I love my boots. Or, more properly, I should call them “trail running shoes.” (LaSportiva Wildcats to be exact.) They were comfortable from the moment I put them on. They are light, they breathe, and they look cool (although it is hard to tell that when they are covered with dust). You can see all kinds of shoes on the Camino. In fact you WILL see them stacked somewhere near the entrance of each place you stay because you are not allowed to wear them in your room. You will see big heavy boots that fit above the ankle. Light, low cut shoes. Outdoor sandals. Simple running shoes. Being the most important item of clothing on the Camino, it is a critical choice that each pilgrim makes. Some find they have made the wrong choice, and boots can at times be seen cast aside along the trail. The existence of outdoor stores in this region of the country is evidence that pilgrims often need to make a new choice. Some of us put little identifying objects on the shoes so as to avoid another pilgrim taking our shoes. There is more than one story about a “shoe switch” and about the affect it had on a pilgrim’s walk. What is interesting though is that when all the dusty, smelly, worn boots are all piled up at the end of the day,—they all look about the same
Boots, of course, can lead to blisters. I have heard tales of some who walked the Camino and never had a blister. I don’t believe them. Both Lena and I have experienced various kids of foot issues. Blisters are a big part of that. And everybody has their remedies. Special European bandages called Compeed. Duct tape. Vaseline. Clean socks every few hours. Toe tubes. Wearing two pairs of socks at a time. Cooling off one’s feet in the stream. I’m sure each remedy works for someone. Before we left, a few of you even offered some suggestions and gave me little gifts for my feet. Thank you. I promise a full report on our return.

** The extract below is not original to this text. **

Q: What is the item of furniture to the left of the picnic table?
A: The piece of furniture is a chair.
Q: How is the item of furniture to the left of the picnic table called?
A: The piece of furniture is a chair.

I’ve already talked some about albergues, the pilgrim hostels we stay at every night. While there is much to say in describing these, I just want to highlight how much they vary. Last night in the town of Longronõ, we stayed in an albergue with 18 people in one room. There was no breakfast provided, and though the place was clean, and the hospitalera was kind – I felt like I wanted to spend as little time there as possible. Tonight’s albergue is a bit of an old house or hotel, along the river park in the town of Nájera. We were able to get a private room (even though we had shared toilets and showers as is typical) and facilities were available for washing and drying clothes. Frankly here there is a homier feel compared with the institutional setting of last night (bunk beds are not my favorite thing). Though there is no breakfast here either, a few riverside cafés are just a few steps away and open early. To be sure, each albergue has its own feel and culture. Mostly, I guess, we’re just glad to have a bed at night.